AD is per-route, not per-protocol-globally

A subtle point that trips up even experienced engineers: administrative distance is evaluated per prefix, not once for the whole protocol. OSPF does not "lose to EIGRP" across your entire network. For each individual destination, the router compares only the sources that actually offered that prefix. So it is entirely normal to have one router where some prefixes are EIGRP (because only EIGRP advertised them), others are OSPF, and others are static, all coexisting. The show ip route summary output makes this concrete: it counts how many networks each source contributed, and those numbers add up to the whole table precisely because each prefix was won independently.
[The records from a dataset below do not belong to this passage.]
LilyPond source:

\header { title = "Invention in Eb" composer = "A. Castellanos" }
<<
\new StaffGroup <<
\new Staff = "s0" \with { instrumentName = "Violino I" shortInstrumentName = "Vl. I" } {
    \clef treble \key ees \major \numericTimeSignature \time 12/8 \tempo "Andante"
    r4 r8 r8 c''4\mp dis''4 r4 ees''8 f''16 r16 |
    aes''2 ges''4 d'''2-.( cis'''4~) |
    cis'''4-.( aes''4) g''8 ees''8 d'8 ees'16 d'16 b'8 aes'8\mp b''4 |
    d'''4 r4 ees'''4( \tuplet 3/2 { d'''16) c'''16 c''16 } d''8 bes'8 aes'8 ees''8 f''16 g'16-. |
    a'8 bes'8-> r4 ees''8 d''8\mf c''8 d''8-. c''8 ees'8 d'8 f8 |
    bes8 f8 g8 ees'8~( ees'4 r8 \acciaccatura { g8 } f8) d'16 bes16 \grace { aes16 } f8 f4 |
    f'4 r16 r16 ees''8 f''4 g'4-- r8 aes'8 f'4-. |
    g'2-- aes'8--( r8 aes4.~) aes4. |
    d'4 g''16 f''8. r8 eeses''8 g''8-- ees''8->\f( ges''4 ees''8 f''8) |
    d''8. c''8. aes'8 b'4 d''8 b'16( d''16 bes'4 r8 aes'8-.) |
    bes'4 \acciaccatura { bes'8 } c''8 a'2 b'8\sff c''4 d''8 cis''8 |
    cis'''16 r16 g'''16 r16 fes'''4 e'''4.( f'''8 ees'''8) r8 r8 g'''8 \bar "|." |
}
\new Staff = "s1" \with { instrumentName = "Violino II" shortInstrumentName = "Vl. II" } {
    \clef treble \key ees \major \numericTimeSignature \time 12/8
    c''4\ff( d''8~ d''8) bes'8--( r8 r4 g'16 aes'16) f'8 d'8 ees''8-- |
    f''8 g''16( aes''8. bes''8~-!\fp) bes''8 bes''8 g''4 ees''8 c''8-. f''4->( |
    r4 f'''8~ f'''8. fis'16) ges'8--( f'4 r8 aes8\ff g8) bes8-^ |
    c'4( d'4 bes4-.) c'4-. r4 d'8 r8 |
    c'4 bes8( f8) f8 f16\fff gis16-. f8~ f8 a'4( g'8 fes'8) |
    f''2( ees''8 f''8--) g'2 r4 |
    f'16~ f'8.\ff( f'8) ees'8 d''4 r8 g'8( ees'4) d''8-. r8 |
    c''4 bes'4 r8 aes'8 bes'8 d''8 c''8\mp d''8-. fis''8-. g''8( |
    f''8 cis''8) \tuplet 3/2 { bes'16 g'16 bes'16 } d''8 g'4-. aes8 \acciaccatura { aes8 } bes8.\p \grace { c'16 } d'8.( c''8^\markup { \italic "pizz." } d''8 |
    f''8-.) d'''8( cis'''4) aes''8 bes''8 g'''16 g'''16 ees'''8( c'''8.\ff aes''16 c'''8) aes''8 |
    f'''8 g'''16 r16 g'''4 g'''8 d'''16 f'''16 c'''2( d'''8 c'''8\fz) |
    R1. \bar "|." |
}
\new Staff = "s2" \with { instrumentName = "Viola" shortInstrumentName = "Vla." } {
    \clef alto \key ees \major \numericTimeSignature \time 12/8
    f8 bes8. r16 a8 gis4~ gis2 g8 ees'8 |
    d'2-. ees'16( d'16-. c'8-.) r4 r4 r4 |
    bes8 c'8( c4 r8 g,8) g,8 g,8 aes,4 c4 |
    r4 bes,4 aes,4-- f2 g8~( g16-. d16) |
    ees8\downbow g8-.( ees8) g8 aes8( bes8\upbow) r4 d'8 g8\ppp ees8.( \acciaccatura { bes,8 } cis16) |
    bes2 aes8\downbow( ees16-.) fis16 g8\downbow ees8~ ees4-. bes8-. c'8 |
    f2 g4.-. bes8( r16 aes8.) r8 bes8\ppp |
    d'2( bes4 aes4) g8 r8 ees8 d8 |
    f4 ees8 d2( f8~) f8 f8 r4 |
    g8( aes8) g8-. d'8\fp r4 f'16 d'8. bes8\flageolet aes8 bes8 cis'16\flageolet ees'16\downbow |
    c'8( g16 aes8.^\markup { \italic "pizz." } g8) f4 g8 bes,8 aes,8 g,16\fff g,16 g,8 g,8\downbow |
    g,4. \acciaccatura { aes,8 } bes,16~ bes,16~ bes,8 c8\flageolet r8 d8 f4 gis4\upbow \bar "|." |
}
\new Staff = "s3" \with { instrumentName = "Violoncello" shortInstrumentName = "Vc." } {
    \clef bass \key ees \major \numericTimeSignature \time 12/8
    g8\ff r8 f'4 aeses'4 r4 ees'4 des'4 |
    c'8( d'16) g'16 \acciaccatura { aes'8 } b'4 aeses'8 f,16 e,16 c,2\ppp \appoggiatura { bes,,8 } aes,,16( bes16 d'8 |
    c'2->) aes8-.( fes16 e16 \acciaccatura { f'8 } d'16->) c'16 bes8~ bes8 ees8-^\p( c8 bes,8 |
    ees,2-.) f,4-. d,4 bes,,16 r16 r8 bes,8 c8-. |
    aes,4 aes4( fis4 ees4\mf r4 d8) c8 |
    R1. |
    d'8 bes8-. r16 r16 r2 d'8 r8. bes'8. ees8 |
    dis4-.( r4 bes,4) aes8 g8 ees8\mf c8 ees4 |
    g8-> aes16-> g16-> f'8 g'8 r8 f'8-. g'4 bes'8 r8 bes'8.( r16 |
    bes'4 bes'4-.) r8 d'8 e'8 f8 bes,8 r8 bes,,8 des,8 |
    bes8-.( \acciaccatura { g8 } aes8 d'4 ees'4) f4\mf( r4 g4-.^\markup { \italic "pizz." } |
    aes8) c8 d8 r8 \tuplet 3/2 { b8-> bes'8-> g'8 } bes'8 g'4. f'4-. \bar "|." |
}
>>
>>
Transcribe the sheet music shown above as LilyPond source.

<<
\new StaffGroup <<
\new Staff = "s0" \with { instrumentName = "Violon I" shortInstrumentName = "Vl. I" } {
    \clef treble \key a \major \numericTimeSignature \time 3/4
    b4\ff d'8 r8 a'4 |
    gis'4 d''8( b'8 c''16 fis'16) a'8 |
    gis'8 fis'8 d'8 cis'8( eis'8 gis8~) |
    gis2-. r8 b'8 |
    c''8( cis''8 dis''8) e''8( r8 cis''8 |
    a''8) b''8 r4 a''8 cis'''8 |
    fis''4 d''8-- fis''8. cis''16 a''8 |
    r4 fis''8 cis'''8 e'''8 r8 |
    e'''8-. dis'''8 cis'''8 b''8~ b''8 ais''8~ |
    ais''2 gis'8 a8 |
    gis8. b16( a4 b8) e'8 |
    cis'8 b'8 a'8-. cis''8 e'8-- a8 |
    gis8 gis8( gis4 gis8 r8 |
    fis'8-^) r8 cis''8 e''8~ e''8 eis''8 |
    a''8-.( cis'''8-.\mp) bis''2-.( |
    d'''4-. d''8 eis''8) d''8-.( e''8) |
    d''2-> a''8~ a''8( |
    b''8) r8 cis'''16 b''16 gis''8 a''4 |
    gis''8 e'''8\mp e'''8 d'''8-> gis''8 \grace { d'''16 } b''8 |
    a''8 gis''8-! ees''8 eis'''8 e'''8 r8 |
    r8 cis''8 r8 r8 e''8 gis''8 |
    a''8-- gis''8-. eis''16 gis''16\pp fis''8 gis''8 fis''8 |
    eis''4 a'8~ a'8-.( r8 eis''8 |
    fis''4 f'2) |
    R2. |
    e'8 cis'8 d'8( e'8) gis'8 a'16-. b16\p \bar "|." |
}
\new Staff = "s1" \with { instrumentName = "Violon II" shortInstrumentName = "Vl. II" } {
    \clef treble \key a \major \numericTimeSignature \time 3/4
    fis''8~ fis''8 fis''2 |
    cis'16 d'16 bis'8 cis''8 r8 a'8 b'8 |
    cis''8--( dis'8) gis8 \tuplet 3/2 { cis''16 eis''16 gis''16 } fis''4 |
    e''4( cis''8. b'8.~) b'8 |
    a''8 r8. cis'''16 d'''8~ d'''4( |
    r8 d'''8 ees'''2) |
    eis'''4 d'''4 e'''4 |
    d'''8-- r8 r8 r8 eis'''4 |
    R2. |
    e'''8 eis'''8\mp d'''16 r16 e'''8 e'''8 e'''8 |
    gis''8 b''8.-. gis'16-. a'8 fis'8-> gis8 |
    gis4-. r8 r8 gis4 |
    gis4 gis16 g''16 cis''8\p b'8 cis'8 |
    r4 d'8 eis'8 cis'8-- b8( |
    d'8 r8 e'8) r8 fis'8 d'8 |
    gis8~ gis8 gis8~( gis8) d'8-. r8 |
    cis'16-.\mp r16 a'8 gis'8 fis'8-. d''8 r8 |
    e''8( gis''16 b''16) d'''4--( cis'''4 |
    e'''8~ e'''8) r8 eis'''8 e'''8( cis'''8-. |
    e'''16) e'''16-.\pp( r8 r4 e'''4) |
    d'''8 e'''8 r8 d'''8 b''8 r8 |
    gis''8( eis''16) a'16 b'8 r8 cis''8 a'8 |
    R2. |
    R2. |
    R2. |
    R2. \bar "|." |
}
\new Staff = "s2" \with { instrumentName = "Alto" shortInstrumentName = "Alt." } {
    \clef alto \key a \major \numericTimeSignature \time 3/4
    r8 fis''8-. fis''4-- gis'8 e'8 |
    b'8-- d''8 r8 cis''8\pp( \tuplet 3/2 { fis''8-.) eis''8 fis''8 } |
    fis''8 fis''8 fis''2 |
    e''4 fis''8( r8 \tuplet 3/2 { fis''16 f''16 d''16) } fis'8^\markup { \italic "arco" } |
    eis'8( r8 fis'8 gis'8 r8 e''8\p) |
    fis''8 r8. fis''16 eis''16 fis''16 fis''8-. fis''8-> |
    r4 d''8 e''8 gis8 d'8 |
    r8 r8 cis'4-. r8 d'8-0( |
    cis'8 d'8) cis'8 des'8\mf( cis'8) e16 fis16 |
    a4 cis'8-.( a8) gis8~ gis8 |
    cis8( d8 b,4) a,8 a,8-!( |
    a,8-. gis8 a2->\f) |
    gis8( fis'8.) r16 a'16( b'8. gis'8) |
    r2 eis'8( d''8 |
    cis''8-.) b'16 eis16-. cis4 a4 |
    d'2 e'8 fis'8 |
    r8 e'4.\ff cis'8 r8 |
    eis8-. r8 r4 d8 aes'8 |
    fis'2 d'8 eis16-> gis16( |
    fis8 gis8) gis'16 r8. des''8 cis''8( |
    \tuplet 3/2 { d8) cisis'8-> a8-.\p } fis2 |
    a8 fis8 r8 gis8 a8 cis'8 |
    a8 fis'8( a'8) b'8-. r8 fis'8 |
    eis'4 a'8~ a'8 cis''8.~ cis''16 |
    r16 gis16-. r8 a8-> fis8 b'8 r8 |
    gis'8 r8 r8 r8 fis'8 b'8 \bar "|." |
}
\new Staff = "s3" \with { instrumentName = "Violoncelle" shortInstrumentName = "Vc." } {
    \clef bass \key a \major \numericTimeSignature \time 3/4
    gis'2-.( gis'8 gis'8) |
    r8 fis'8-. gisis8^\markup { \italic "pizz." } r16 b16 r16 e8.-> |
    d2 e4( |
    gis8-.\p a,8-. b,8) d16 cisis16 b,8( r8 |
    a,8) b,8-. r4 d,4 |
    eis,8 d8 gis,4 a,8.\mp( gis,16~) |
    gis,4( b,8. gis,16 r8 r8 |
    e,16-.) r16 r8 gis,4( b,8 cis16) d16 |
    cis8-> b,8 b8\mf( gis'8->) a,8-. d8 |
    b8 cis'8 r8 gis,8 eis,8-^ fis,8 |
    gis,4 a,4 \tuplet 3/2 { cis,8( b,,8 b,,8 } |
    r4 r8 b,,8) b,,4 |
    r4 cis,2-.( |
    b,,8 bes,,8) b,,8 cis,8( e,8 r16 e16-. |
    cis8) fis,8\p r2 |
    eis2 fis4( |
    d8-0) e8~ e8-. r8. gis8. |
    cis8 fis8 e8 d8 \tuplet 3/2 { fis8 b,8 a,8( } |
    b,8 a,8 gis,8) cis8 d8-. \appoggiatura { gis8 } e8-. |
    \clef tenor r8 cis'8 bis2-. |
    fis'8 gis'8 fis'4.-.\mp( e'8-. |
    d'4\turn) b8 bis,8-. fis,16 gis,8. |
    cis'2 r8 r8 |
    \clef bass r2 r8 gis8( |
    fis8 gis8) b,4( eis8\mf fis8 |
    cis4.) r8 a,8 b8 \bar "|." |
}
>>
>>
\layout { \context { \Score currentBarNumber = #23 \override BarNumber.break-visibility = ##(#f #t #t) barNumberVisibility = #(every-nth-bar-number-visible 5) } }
This also explains why redistribution is dangerous. When you redistribute OSPF into EIGRP and EIGRP back into OSPF, a prefix can arrive at a router from two directions with different ADs, and if you have not planned the distances carefully the router may prefer the redistributed copy over the native one, creating a loop. The internal/external AD split (90 versus 170 for EIGRP) exists specifically to bias routers toward native routes and reduce this risk, but it is not a complete safeguard; on any network with mutual redistribution you should map the AD of every path a prefix can take.

Metric versus administrative distance: do not confuse them

The two numbers in the routing-table bracket [110/20] get mixed up constantly, so nail the distinction:

Administrative distance

Compares different sources. Fixed defaults. Local to the router. The first number in the bracket. Decides which protocol's route gets installed.

Metric

Compares paths within one protocol. Calculated from bandwidth, cost, or hops. The second number in the bracket. Only meaningful next to another metric from the same protocol.

An OSPF cost of 20 and an EIGRP metric of 307200 are not on the same scale and are never compared to each other. That incomparability is the entire reason administrative distance exists: without it, the router would have no consistent way to choose between an OSPF route and an EIGRP route to the same place.

Key takeaways

Administrative distance is the tie-breaker between routing sources, applied after longest prefix match and before metric. Lower wins: connected 0, static 1, eBGP 20, EIGRP 90, OSPF 110, RIP 120, external EIGRP 170, iBGP 200, and 255 meaning "never install." When two protocols offer the same prefix the lower-AD source is installed and the other waits as a hot standby, which is exactly what gives you deterministic sub-second failover. Read the winning source and its distance straight off show ip route <destination>, and reach for a floating static (a high-AD static) whenever you want a manual backup path. For how these routes then get chosen and forwarded, continue with the IP Routing complete guide.